• _What the exercise asks_
Show every line below where "middle" appears.

• _Extracted material_
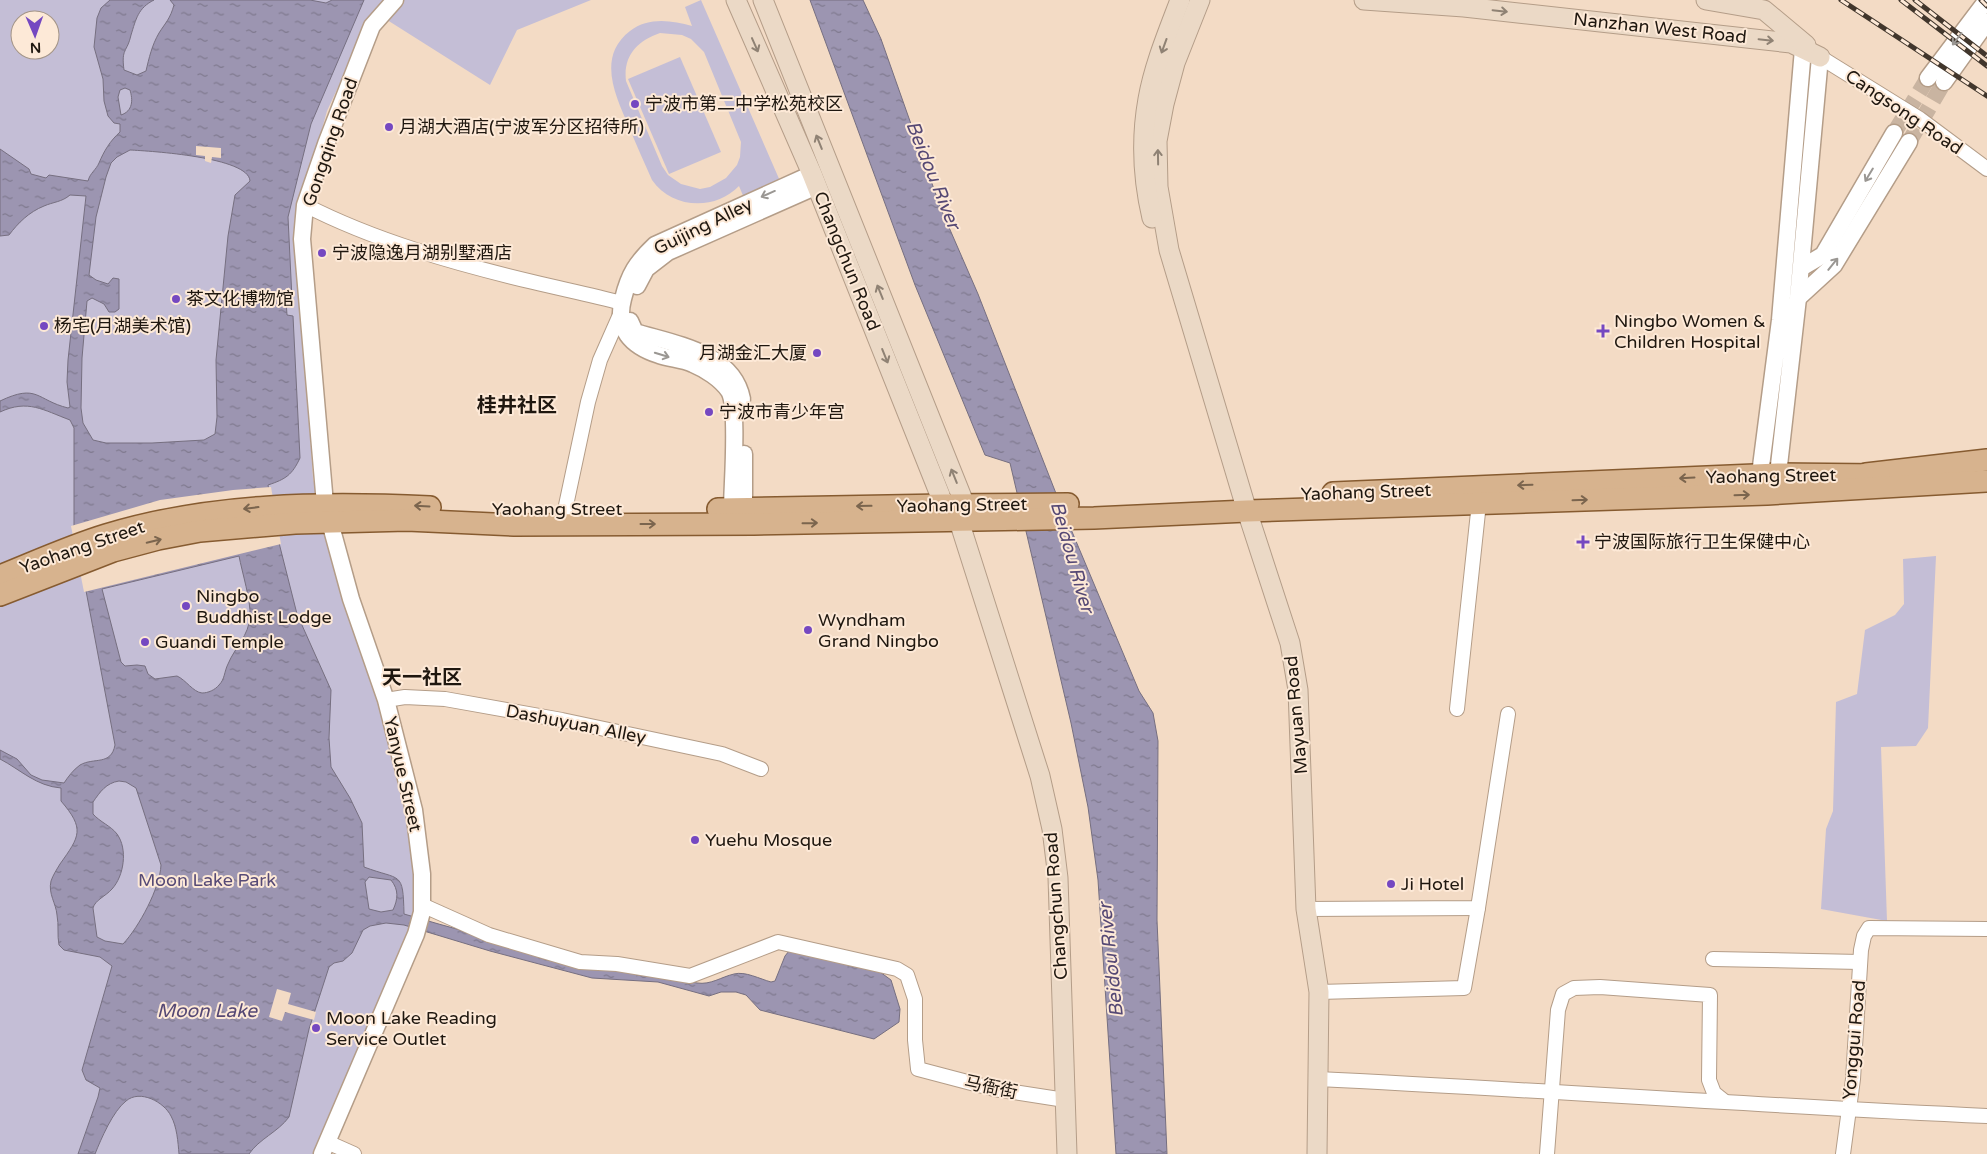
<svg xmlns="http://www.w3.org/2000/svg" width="1987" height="1154" font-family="'Varela Round','Noto Sans SC',sans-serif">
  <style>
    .park { fill: #c4bed6; fill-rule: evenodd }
    .water { fill: url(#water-ripples); stroke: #766f80; fill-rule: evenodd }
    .pier { fill: #f3dbc5 }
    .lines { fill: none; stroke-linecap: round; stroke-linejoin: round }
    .tertiary-tunnel { stroke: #c9b4a1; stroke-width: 16; stroke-dasharray: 16 8; stroke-linecap: butt }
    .minor-casing { stroke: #b49d88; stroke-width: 16 }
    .tertiary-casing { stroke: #b49d88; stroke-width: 19 }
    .secondary-casing { stroke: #b49d88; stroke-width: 21 }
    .primary-casing { stroke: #865b30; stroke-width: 24 }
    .minor { stroke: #fff; stroke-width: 14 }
    .tertiary { stroke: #fff; stroke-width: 16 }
    .secondary { stroke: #ebd9c6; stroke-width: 19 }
    .primary { stroke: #d7b38e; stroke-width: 21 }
    .rail-casing { stroke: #41362c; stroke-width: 5 }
    .rail { stroke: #fde9d7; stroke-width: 3; stroke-dasharray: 9; stroke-linecap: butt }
    .oneway { stroke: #8f8274 }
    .oneway2 { stroke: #9a9793 }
    .oneway3 { stroke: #7b654e }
    .poi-dot { fill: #7548c1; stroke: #fde9d7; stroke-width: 2 }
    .labels { text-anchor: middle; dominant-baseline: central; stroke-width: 4; stroke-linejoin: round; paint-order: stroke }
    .street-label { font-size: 18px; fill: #1f170f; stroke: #fde9d7 }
    .poi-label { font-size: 18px; fill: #1f170f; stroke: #fde9d7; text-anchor: start }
    .park-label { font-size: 18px; fill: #564a76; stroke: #fde9d7 }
    .water-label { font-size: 19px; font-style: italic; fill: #554874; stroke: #fde9d7 }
    .quarter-label { font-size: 20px; font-weight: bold; fill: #1f170f; stroke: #fde9d7 }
  </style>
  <defs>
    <pattern id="water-ripples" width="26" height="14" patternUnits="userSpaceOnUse" patternTransform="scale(1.25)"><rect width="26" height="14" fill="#9c95b1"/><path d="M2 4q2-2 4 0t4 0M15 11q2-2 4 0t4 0" fill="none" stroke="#7f798e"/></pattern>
  </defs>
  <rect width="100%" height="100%" fill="#f3dbc5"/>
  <!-- park -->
  <g class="park">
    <path d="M0,0H591L517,30L490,85L384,18L371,16L327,111L296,222V234L313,478L326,539L379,698L411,835L417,885L410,933L316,1154H0ZM20,20H50V50H20Z"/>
    <path d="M701,0L780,181L744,198L739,186C715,211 672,209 652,180C644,162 636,144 629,127C616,97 596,57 630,31C648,17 671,20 692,26L685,7ZM660,33L682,35L691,39L704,52L741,142L740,157L737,165L726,178L710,187L700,189L681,184L668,175L662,166L626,81C623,56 637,41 660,33Z"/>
    <polygon points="680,57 721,152 669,174 628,79"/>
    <polygon points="1936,556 1928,728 1916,746 1881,747 1887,921 1821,909 1826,829 1833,811 1836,702 1857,694 1865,630 1895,615 1904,604 1903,559"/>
  </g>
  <!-- water -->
  <g class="water">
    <path d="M110,0H154C138,8 136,19 131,35C127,53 121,48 124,70L137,75L146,71C149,58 152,45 159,33C166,22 170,19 174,5L170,0H310L326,3L332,0H364L311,124L288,217L292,299L286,300L287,315L293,316L300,458C292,475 286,479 268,485L275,527L297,614L331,690L329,738L331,767L350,798L362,823L364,867C401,881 403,870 404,914C499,942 599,967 697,983C711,985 721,977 734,974C745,971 760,979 771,982L775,981L785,956L789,951L880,972L891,980L900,1009L899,1022L874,1039L760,1010L746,995L736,992H721L709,996L658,982L592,978L490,951L404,925L386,923L370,926L363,930L352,953L343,961L334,963L329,967L309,1029L289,1117C278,1132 259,1139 249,1154H179C178,1142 177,1127 171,1116C164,1102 140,1089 126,1101C113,1111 101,1139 95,1154H78L98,1097L100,1088L86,1080L82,1070L112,966L100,957L64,950L59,945C57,935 59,925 57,915C56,903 48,894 51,881C53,875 57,869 60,864C80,836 85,829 61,801V788C36,786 21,770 0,759V750L17,759L31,775L42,780L64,783C68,777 73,770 80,765C94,757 111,766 115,745L74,527V428L70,420C43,410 28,399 0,412V401C38,383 36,400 68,408L70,407L67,382L68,360L86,196L70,195C62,202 53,202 44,206C29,212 18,223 9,235L0,236V149L29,169L31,174L46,178L49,175L88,181C90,173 96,170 99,163C104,151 110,141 120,132V124L114,123L108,116L104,101L103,79L94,47L97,18L101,8ZM125,88L130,90C133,100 133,111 121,115L118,97L120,90ZM130,150C150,151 249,157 250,181L235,195L228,236L216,360L217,417L215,434L204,440L152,443H106L93,440L83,423L81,408L82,358L87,301L92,298L104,304L109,312H115L119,309V279L113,278L108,284L96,280L89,275L96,217L106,177L111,163L117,157ZM239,556C242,572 251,601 250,616C249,636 235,647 228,664C224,672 225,679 219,685C215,690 208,693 202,693C193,692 186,680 177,676L155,679L148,674L145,666L137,665L125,666L121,662L102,589ZM119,781L126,782L136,788L161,865C160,888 139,927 123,944L105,941L97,937L93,908C95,900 106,896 112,889C124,876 128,849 117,834C111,826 100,822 93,814V802C100,792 106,783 119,781ZM369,877L391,880C399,890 398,899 393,910L381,912L369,909L365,882Z"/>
    <polygon points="810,0 863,0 881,39 941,209 978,294 1057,496 1139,691 1153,713 1158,741 1157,920 1167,1154 1116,1154 1098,880 1088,807 1071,723 1010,463 985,455 915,285"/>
  </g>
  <!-- pier -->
  <g class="pier">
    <polygon points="196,146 221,148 221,158 212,157 211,163 205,161 205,156 196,155"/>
    <polygon points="271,487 281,544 84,592 71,526 160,500 233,490"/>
    <polygon points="277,989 291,993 288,1004 316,1012 314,1020 285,1012 282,1021 269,1017"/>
  </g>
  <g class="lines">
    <!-- tertiary-tunnel -->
    <g class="tertiary-tunnel">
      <polyline points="1894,133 1928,78"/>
      <polyline points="1909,142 1944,82"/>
    </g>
    <defs>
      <g id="minor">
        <polyline points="1820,57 1920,119 1987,169"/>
        <path d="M305,205C375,241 457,264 533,282C562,289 592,295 622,303"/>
        <polyline points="565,510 588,402 600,360 619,317"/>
        <polyline points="386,700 405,697 445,699 562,720 722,754 761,769"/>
        <polyline points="1457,709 1479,503"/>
        <polyline points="422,905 489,935 580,962 617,964 690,976 778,942 897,969 907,975 915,999 915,1040 918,1069 994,1089 1065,1100"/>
        <polyline points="1306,909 1478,908 1508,714"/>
        <polyline points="1713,959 1860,962"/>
        <polyline points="1319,992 1464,988 1478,908"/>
        <path d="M1318,1079C1541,1090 1764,1106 1987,1116"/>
        <polyline points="327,1142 354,1154"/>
        <polyline points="1547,1154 1558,1010 1563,994 1574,988 1600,987 1710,995 1709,1080 1714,1093 1724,1101"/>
        <polyline points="1843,1154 1853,1079 1861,950 1864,936 1869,928 1987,929"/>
      </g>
      <g id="tertiary">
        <polyline points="1803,49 1780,320 1760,474 1767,494 1778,474 1798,298 1820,57"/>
        <polyline points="1928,78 1987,0"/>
        <polyline points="1944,82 1987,22"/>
        <polyline points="1801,268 1823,255 1894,133"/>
        <polyline points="637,286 646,269 668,252 817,186"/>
        <polyline points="1798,298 1834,265 1909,142"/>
        <path d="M630,321L635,332C674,344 733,352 742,399"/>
        <polyline points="744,454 744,509"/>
        <path d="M732,509C732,486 739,408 729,391C721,379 705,369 693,364C682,359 670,359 659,355C631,346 615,329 623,299C629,274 637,262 655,245L812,174"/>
        <polyline points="322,1154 416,934 422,912 422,874 414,810 386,700 351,599 325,504 302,239 305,205 326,144 370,31 372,26 395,0"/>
      </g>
      <g id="secondary">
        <polyline points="736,0 812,174 944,505 959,521 1040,776 1052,829 1058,878 1067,1154"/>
        <polyline points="763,0 965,505 960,518"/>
        <polyline points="1200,0 1175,63 1164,104 1157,141 1158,187 1169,250 1247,511 1290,643 1298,690 1306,909 1319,992 1317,1154"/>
        <polyline points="1364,0 1464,7 1791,43 1820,57"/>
        <polyline points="1706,0 1764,10 1806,45"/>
        <path d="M1152,218C1143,180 1141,138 1148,99C1154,65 1168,32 1180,0"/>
      </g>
      <g id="primary">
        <polyline points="1866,474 1987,460"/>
        <polyline points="1333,493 1778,474 1879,475"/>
        <polyline points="718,509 944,505 1068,504"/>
        <path d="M0,576C35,562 70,546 106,535C211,503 322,502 430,507"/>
        <polyline points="0,595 113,551 158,539 200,531 295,523 407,520 514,525 754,524 1094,518 1247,511 1767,494 1987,481"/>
      </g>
    </defs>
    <!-- minor casing -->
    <use href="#minor" class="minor-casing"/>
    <!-- tertiary casing -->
    <use href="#tertiary" class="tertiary-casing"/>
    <!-- secondary casing -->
    <use href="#secondary" class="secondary-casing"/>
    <!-- primary casing -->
    <use href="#primary" class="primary-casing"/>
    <!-- minor -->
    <use href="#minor" class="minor"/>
    <!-- tertiary -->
    <use href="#tertiary" class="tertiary"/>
    <!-- secondary -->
    <use href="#secondary" class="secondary"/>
    <!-- primary -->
    <use href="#primary" class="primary"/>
    <defs>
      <g id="rail">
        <polyline points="1841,0 1987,96"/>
        <polyline points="1901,0 1987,66"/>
        <polyline points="1915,0 1987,56"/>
        <polyline points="1981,0 1987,6"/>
      </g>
    </defs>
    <!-- rail casing -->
    <use href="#rail" class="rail-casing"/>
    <!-- rail -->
    <use href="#rail" class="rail"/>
  </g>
  <!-- one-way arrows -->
  <defs><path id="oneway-shaft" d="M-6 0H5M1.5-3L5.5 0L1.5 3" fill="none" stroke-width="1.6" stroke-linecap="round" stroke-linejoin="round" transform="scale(1.25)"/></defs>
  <g class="oneway">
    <use href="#oneway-shaft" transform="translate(1500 11) rotate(6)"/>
    <use href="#oneway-shaft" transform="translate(1766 40) rotate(6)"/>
    <use href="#oneway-shaft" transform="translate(755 45) rotate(66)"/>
    <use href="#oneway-shaft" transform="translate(1164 46) rotate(110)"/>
    <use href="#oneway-shaft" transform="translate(819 142) rotate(-112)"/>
    <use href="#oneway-shaft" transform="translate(1158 157) rotate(-91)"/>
    <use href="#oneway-shaft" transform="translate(880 292) rotate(-112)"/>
    <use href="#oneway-shaft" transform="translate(885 356) rotate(68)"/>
    <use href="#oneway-shaft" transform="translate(954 476) rotate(-112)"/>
  </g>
  <g class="oneway2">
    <use href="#oneway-shaft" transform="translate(1957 39) rotate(127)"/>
    <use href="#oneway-shaft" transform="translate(1869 175) rotate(121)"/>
    <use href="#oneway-shaft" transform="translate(768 194) rotate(156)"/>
    <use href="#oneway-shaft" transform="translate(1833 264) rotate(-51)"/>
    <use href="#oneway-shaft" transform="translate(662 355) rotate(17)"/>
  </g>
  <g class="oneway3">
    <use href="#oneway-shaft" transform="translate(1687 478) rotate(177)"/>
    <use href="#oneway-shaft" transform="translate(1525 485) rotate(178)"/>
    <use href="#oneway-shaft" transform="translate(1742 495) rotate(-2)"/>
    <use href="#oneway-shaft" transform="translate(1580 500) rotate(-2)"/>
    <use href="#oneway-shaft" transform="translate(422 506) rotate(-177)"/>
    <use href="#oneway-shaft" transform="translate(864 506) rotate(179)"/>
    <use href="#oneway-shaft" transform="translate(251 508) rotate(173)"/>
    <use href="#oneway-shaft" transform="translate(810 523) rotate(-1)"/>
    <use href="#oneway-shaft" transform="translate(648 524)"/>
    <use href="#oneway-shaft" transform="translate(154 541) rotate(-13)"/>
  </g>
  <!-- markers -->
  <g class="poi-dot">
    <circle cx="635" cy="104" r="5"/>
    <circle cx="389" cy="127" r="5"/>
    <circle cx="322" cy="253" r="5"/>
    <circle cx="176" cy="299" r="5"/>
    <circle cx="44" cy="326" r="5"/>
    <path d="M1600.5 323.5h5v5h5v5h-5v5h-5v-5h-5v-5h5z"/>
    <circle cx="817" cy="353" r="5"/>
    <circle cx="709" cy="412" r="5"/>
    <path d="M1580.5 534.5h5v5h5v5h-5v5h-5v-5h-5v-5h5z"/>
    <circle cx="186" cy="606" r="5"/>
    <circle cx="808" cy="630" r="5"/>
    <circle cx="145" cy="642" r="5"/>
    <circle cx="695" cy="840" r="5"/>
    <circle cx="1391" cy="884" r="5"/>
    <circle cx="316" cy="1028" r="5"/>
  </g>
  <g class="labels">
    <!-- street labels -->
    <g class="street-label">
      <text transform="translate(1660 28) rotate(6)">Nanzhan West Road</text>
      <text transform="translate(1904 112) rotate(34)">Cangsong Road</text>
      <text transform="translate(330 142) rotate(-71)">Gongqing Road</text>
      <text transform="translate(703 226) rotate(-26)">Guijing Alley</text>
      <text transform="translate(847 261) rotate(68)">Changchun Road</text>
      <text transform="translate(1771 476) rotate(-1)">Yaohang Street</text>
      <text transform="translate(1366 492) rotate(-2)">Yaohang Street</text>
      <text transform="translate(962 505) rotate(-1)">Yaohang Street</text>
      <text x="557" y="509">Yaohang Street</text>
      <text transform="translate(82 547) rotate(-19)">Yaohang Street</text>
      <text transform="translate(1296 715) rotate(-95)">Mayuan Road</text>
      <text transform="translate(576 724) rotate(11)">Dashuyuan Alley</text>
      <text transform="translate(403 774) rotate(77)">Yanyue Street</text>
      <text transform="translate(1056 906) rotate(-94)">Changchun Road</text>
      <text transform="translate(1854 1040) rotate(-85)">Yonggui Road</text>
      <text transform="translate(991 1087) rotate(12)">马衙街</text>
    </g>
    <!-- poi labels -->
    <g class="poi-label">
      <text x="645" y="104">宁波市第二中学松苑校区</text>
      <text x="399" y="127">月湖大酒店(宁波军分区招待所)</text>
      <text x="332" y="253">宁波隐逸月湖别墅酒店</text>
      <text x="186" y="299">茶文化博物馆</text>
      <text x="1614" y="321">Ningbo Women &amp;<tspan x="1614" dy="21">Children Hospital</tspan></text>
      <text x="54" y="326">杨宅(月湖美术馆)</text>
      <text x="807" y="353" text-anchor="end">月湖金汇大厦</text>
      <text x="719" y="412">宁波市青少年宫</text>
      <text x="1594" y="542">宁波国际旅行卫生保健中心</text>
      <text x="196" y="596">Ningbo<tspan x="196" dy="21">Buddhist Lodge</tspan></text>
      <text x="818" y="620">Wyndham<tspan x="818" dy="21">Grand Ningbo</tspan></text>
      <text x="155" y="642">Guandi Temple</text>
      <text x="705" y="840">Yuehu Mosque</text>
      <text x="1401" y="884">Ji Hotel</text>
      <text x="326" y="1018">Moon Lake Reading<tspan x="326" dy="21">Service Outlet</tspan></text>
    </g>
    <!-- park labels -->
    <g class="park-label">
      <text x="207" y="880">Moon Lake Park</text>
    </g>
    <!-- water labels -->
    <g class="water-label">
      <text transform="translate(933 175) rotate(68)">Beidou River</text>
      <text transform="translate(1072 557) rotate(74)">Beidou River</text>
      <text transform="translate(1111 960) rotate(-96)">Beidou River</text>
      <text x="207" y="1011">Moon Lake</text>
    </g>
    <!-- quarter labels -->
    <g class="quarter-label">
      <text x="517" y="406">桂井社区</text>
      <text x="422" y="678">天一社区</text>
    </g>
  </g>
  <!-- north arrow -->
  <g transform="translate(35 35) rotate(178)"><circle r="24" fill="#fde9d7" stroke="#a49587"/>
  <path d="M0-4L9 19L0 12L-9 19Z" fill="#7548c1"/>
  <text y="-8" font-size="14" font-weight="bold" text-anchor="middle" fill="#1f170f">N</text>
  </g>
</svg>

• _Exercise solution_
    .labels { text-anchor: middle; dominant-baseline: central; stroke-width: 4; stroke-linejoin: round; paint-order: stroke }
  <text y="-8" font-size="14" font-weight="bold" text-anchor="middle" fill="#1f170f">N</text>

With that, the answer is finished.